◆ **Exercise goal**: Update the text of the records below so that "Back" becomes "Назад" wherever it occurs, and keep everything else the same. Don't include the pictures in your answer.

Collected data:
---+---

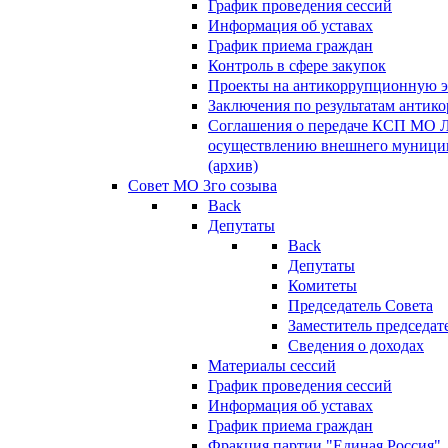
График проведения сессий
Информация об уставах
График приема граждан
Контроль в сфере закупок
Проекты на антикоррупционную э
Заключения по результатам антик
Соглашения о передаче КСП МО 
осуществлению внешнего муницип
(архив)
Совет МО 3го созыва
Back
Депутаты
Back
Депутаты
Комитеты
Председатель Совета
Заместитель председат
Сведения о доходах
Материалы сессий
График проведения сессий
Информация об уставах
График приема граждан
Фракция партии "Единая Россия"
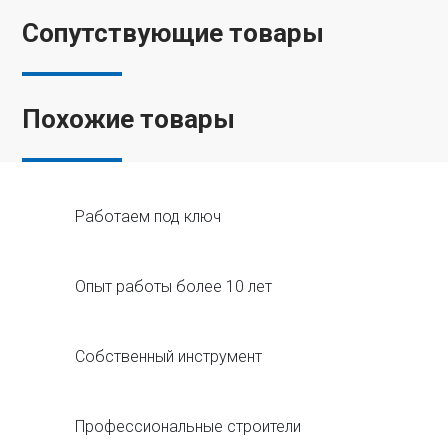
Сопутствующие товары
Похожие товары
Работаем под ключ
Опыт работы более 10 лет
Собственный инструмент
Профессиональные строители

---+---

◆ **Answer space**:
График проведения сессий
Информация об уставах
График приема граждан
Контроль в сфере закупок
Проекты на антикоррупционную э
Заключения по результатам антик
Соглашения о передаче КСП МО 
осуществлению внешнего муницип
(архив)
Совет МО 3го созыва
Назад
Депутаты
Назад
Депутаты
Комитеты
Председатель Совета
Заместитель председат
Сведения о доходах
Материалы сессий
График проведения сессий
Информация об уставах
График приема граждан
Фракция партии "Единая Россия"
Сопутствующие товары
Похожие товары
Работаем под ключ
Опыт работы более 10 лет
Собственный инструмент
Профессиональные строители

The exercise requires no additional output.